Parking For Medieval Madness Patrons Only
We take the alleys, sidestep garbage and old boards with rusty nails and various alley hazards, and slink our way over to the condo, sneak back up the rear entrance through the parking lot that Sergei’s condo shares with the Medieval Madness restaurant, which is packed and having a New Year’s jousting contest. We head up the back stairs that people usually take when the elevators are out and we get up to the sixth floor and turn the corner carefully toward his hallway. The walk to Sergei’s door is slow and frightening. This is that noise in the middle of the night, the unknown shadow. This is real fear. I can hear parties all up and down the hall. People talking, the sound of televisions blaring from speakers.
Sergei’s door is closed. He knocks and we step back to each side, though I’m not sure why. There’s no answer. He knocks again. I can feel my heartbeat in my neck and hands. Still no answer. Mr. Bird chirps. There’s the faint noise of the stereo playing.
“Hello,” Sergei yells.
Maggot Arm Joe swings the door open. “What the fuck are you knocking for at your own door?”
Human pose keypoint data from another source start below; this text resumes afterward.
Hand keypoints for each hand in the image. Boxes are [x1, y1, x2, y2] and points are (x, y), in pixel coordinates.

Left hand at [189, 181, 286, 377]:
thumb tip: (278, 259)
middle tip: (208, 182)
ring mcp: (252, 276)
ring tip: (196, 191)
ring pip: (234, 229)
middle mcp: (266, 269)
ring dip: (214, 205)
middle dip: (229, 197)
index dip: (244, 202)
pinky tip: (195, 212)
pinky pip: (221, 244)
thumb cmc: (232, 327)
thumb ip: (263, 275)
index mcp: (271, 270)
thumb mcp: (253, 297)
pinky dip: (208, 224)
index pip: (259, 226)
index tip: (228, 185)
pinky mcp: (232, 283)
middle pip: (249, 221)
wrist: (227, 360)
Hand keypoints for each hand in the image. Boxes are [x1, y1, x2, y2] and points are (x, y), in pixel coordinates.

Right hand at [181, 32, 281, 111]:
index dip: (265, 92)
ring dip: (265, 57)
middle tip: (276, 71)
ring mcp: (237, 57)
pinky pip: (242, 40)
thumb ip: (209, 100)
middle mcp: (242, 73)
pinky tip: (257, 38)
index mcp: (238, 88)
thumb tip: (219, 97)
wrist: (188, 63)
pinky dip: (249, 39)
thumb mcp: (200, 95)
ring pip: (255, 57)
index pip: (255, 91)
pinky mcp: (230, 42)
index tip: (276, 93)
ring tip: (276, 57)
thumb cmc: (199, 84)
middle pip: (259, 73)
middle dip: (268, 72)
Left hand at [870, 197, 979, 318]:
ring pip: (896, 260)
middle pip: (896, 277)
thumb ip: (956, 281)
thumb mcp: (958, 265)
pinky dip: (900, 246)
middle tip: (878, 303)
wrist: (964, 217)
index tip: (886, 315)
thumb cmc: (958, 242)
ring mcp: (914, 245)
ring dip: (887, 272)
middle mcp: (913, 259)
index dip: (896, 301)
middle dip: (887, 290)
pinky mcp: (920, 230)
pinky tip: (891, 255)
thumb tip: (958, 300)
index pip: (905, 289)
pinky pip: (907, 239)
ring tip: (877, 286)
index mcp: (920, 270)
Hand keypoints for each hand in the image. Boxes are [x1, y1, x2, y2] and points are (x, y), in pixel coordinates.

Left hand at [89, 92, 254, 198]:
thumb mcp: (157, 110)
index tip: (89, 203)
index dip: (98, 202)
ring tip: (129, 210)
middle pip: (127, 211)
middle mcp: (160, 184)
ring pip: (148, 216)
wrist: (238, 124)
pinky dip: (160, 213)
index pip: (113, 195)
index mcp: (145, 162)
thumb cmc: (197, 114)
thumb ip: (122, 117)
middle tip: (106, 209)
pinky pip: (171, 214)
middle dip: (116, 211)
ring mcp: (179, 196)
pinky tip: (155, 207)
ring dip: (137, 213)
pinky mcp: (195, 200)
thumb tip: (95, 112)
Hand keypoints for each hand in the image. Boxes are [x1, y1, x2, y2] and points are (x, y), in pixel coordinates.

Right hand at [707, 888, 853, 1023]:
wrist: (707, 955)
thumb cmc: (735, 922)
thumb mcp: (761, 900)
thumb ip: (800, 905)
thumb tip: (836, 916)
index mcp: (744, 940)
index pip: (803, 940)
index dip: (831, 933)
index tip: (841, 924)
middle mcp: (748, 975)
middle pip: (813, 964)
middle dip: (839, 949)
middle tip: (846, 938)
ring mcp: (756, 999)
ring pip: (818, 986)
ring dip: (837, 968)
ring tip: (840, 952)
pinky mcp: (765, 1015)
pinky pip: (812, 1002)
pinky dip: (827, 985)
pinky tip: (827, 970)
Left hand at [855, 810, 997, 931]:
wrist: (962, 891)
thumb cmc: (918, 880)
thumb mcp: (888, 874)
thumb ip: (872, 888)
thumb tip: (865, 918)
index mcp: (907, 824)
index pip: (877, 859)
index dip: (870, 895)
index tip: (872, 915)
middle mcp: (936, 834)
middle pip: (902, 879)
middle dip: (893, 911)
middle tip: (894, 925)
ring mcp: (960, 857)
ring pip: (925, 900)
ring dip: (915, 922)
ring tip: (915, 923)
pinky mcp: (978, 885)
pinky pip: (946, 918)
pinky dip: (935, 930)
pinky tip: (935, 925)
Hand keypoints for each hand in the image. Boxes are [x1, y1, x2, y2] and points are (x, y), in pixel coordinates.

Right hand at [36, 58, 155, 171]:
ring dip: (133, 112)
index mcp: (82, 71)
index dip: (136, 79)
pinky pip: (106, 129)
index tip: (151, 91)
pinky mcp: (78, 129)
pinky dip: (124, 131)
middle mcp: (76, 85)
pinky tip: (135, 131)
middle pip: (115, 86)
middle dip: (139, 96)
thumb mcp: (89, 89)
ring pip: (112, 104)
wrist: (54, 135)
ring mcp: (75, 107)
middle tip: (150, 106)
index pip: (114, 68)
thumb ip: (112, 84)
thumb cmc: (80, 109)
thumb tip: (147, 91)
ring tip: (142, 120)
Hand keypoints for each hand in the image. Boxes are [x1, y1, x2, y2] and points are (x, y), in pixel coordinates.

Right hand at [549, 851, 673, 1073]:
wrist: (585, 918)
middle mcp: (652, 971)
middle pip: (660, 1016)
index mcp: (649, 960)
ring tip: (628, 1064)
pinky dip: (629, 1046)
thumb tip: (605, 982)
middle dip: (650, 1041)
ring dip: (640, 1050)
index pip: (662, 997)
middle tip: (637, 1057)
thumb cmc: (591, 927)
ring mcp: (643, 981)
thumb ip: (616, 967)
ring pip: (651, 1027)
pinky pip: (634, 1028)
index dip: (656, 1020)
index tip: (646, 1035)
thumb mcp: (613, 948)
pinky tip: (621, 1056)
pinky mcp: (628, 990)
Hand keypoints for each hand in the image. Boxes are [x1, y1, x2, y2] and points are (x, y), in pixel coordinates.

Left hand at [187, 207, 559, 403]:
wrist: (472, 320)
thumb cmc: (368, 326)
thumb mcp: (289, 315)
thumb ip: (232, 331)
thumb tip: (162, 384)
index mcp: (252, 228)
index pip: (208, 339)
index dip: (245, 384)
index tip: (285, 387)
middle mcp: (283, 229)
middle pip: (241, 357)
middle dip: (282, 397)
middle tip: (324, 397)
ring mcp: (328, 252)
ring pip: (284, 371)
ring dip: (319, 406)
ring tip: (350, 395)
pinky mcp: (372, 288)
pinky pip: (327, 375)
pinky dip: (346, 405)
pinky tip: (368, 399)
“Was worried,” Sergei says.
“Well, welcome to the fucking club,” Maggot Arm Joe says.
The two of them have already packed some duffel bags, and the computers are stacked in a pile.
“We take as much as we can carry,” Sergei says.
“Hold on,” I say. “Why don’t we just give them the computers and walk?”
Maggot Arm Joe looks at me like I’m an idiot. “First of all, these may still be worth something. And secondly, they’ll put us in federal prison.”
“I bought those computers,” I say. “Not a crime.”
“And then you tried to blackmail a government employee—which is what federal witnesses are—with the information. That’s a felony.”
I say, “You never told us that.”
He stops loading himself down with bags and says, “I’m sorry, Nick. Did you think this was all on the up-and-up? What we were doing?”
“Well, no,” I say, searching for something better.
Sergei says, “Enough. We have clothes in bags. We have meat in desert. We take computers and stop on way for drinks.”
I’m swept up in their wave, and before I know it, I’m holding two leather shoulder bags and three stacked computers and heading down the service elevator with Sergei and Maggot Arm Joe. Mr. Bird sits on Sergei’s right shoulder and makes this whilling noise every few seconds. We get to the parking lot, dump the stuff in the back of his SUV, and start to pull out.